PODEROSO Juan Jose
The Reaction Of Nitric Oxide With Ubiquinol: Kinetic Properties And Biological Significance
PODEROSO, JJ, CARRERAS, MC, SCHÖPFER, F, LISDERO, CL, RIOBÓ, NA, GIULIVI, C, BOVERIS, A, BOVERIS, AA, CADENAS, E
FREE RADICAL BIOLOGY AND MEDICINE
Año: 1999 vol. 26 p. 925 - 925
The reaction of nitric oxide (*NO) with ubiquinol-0 and ubiquinol-2, short-chain analogs of coenzyme Q, was examined in anaerobic and aerobic conditions in terms of formation of intermediates and stable molecular products. The chemical reactivity of ubiquinol-0 and ubiquinol-2 towards *NO differed only quantitatively, the reactions of ubiquinol-2 being slightly faster than those of ubiquinol-0. The ubiquinol/*NO reaction entailed oxidation of ubiquinol to ubiquinone and reduction of *NO to NO-, the latter identified by its reaction with metmyoglobin to form nitroxylmyoglobin and indirectly by measurement of nitrous oxide (N2O) by gas chromatography. Both the rate of ubiquinone accumulation and *NO consumption were linearly dependent on ubiquinol and *NO concentrations.
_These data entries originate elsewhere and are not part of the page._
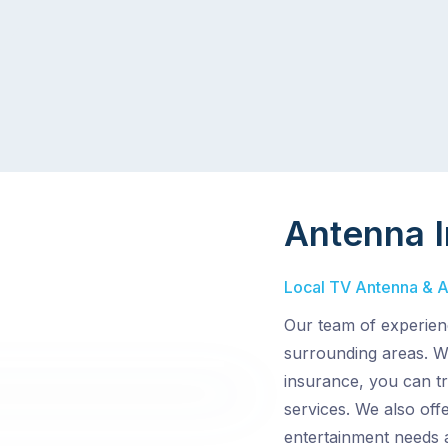
Antenna I
Local TV Antenna & Aer
Our team of experienc
surrounding areas. Wi
insurance, you can tr
services. We also off
entertainment needs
The stoichiometry of *NO consumed per either ubiquinone formed or ubiquinol oxidized was 1.86 A 0.34. The reaction of *NO with ubiquinols proceeded with intermediate formation of ubisemiquinones that were detected by direct EPR. The second order rate constants of the reactions of ubiquinol-0 and ubiquinol-2 with *NO were 0.49 and 1.6 x 10(4) M(-1)s(-1), respectively. Studies in aerobic conditions revealed that the reaction of *NO with ubiquinols was associated with O2 consumption. The formation of oxyradicals - identified by spin trapping EPR- during ubiquinol autoxidation was inhibited by *NO, thus indicating that the O2 consumption triggered by *NO could not be directly accounted for in terms of oxyradical formation or H2O2 accumulation. It is suggested that oxyradical formation is inhibited by the rapid removal of superoxide anion by *NO to yield peroxynitrite, which subsequently may be involved in the propagation of ubiquinol oxidation. The biological significance of the reaction of ubiquinols with *NO is discussed in terms of the cellular O2 gradients, the steady-state levels of ubiquinols and *NO, and the distribution of ubiquinone (largely in its reduced form) in biological membranes with emphasis on the inner mitochondrial membrane.